● TEXT SECTION
Submit an AdvancedHorizontalPodAutoscaler resource to configure the scaling policy.

  1. Create a file named ahpa-demo.yaml with the following content.

    apiVersion: autoscaling.alibabacloud.com/v1beta1
    kind: AdvancedHorizontalPodAutoscaler
    metadata:
      name: ahpa-demo
    spec:
      scaleStrategy: observer
      metrics:
      - type: Resource
        resource:
          name: cpu
          target:
            type: Utilization
            averageUtilization: 40
      scaleTargetRef:
        apiVersion: apps/v1
        kind: Deployment
        name: fib-deployment 
      maxReplicas: 100
      minReplicas: 2
      stabilizationWindowSeconds: 300
      prediction:
        quantile: 95
        scaleUpForward: 180
      instanceBounds:
      - startTime: "2021-12-16 00:00:00"
        endTime: "2031-12-16 00:00:00"
        bounds:
        - cron: "* 0-8 ? * MON-FRI"
          maxReplicas: 15
          minReplicas: 4
        - cron: "* 9-15 ? * MON-FRI"
          maxReplicas: 15
          minReplicas: 10
        - cron: "* 16-23 ? * MON-FRI"
          maxReplicas: 20
          minReplicas: 15

    The following table describes some of the parameters.

    Parameter

    Required

    Description

    scaleTargetRef

    Yes

    Specifies the target Deployment.

    metrics

    Yes

    Configures the metrics for scaling. Supported metrics include CPU, GPU, memory, QPS, and RT.

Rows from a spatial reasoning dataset
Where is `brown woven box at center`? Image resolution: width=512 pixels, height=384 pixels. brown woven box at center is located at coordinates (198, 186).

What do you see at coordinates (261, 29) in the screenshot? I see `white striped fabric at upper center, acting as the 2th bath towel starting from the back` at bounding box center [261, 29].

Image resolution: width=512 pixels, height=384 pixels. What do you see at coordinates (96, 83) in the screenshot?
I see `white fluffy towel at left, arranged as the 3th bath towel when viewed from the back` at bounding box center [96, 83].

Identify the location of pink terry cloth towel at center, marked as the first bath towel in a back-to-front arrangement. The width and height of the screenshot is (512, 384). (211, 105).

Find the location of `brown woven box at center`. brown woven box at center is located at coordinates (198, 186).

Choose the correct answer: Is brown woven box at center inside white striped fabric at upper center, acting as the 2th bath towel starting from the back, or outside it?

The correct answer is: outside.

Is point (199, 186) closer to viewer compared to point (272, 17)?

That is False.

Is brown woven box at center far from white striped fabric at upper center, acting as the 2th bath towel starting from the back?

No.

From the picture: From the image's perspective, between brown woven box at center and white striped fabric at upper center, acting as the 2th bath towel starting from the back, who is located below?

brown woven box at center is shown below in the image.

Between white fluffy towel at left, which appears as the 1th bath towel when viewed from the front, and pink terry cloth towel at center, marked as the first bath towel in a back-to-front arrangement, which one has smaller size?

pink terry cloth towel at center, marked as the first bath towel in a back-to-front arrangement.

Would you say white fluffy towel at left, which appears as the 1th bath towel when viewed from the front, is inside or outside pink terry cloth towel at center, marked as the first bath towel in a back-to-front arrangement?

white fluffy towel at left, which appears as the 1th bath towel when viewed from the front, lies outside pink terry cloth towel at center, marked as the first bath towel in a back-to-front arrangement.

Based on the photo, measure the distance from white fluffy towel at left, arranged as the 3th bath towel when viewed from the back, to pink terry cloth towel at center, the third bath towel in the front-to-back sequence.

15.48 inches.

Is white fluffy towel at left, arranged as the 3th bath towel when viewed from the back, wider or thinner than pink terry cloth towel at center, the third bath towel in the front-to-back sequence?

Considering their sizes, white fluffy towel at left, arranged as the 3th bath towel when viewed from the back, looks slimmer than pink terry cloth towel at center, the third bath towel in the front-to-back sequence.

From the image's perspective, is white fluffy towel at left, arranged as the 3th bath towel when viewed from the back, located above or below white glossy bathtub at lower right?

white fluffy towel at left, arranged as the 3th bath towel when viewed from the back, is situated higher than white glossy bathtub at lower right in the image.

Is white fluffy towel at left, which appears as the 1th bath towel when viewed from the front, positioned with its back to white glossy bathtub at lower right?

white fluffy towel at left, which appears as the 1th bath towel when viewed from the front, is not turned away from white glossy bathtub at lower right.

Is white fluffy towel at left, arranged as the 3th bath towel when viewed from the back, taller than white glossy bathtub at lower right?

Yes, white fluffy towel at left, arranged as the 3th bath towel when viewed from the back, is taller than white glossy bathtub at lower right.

● DIRECTIONS FOR THIS TASK
For each statement, answer yes or no on whether it agrees with the autoscaler configuration text, and quote the words from that text that decide it. (a) Memory is one of the supported scaling metrics. (b) The scaleTargetRef parameter specifies the target StatefulSet. (c) The file to create is named ahpa-demo.yaml.

● THE RESPONSE
(a) Yes: "Supported metrics include CPU, GPU, memory, QPS, and RT."
(b) No: "Specifies the target Deployment."
(c) Yes: "Create a file named ahpa-demo.yaml with the following content."